= About this task =
Each line from the one that has "닌 것은 크기가 없는 것이 아닌 것, 끝이 아닌 것, 한계가 없는 것입니" through the final line of the listing is to be written out exactly, and no other line is.

● ● ● ●

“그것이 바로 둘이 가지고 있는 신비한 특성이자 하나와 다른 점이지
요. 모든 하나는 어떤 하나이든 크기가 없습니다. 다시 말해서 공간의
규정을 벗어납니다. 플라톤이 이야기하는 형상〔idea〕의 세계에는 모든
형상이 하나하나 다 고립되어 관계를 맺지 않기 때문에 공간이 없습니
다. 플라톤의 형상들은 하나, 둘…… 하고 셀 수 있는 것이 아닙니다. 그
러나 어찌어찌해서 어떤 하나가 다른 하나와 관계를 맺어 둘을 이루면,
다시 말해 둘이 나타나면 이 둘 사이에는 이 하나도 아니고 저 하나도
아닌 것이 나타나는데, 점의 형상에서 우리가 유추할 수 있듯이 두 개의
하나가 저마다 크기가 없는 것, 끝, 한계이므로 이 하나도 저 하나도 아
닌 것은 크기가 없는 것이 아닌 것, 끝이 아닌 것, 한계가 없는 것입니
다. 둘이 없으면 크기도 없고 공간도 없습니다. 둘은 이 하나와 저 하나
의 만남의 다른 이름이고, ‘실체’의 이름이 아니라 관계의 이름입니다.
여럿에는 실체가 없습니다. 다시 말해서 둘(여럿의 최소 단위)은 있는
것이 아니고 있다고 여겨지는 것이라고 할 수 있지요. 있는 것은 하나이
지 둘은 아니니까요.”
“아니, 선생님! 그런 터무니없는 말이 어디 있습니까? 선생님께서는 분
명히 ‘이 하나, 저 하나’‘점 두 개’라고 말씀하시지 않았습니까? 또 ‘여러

● ● ● ●

= Answer to this problem =
닌 것은 크기가 없는 것이 아닌 것, 끝이 아닌 것, 한계가 없는 것입니
다. 둘이 없으면 크기도 없고 공간도 없습니다. 둘은 이 하나와 저 하나
의 만남의 다른 이름이고, ‘실체’의 이름이 아니라 관계의 이름입니다.
여럿에는 실체가 없습니다. 다시 말해서 둘(여럿의 최소 단위)은 있는
것이 아니고 있다고 여겨지는 것이라고 할 수 있지요. 있는 것은 하나이
지 둘은 아니니까요.”
“아니, 선생님! 그런 터무니없는 말이 어디 있습니까? 선생님께서는 분
명히 ‘이 하나, 저 하나’‘점 두 개’라고 말씀하시지 않았습니까? 또 ‘여러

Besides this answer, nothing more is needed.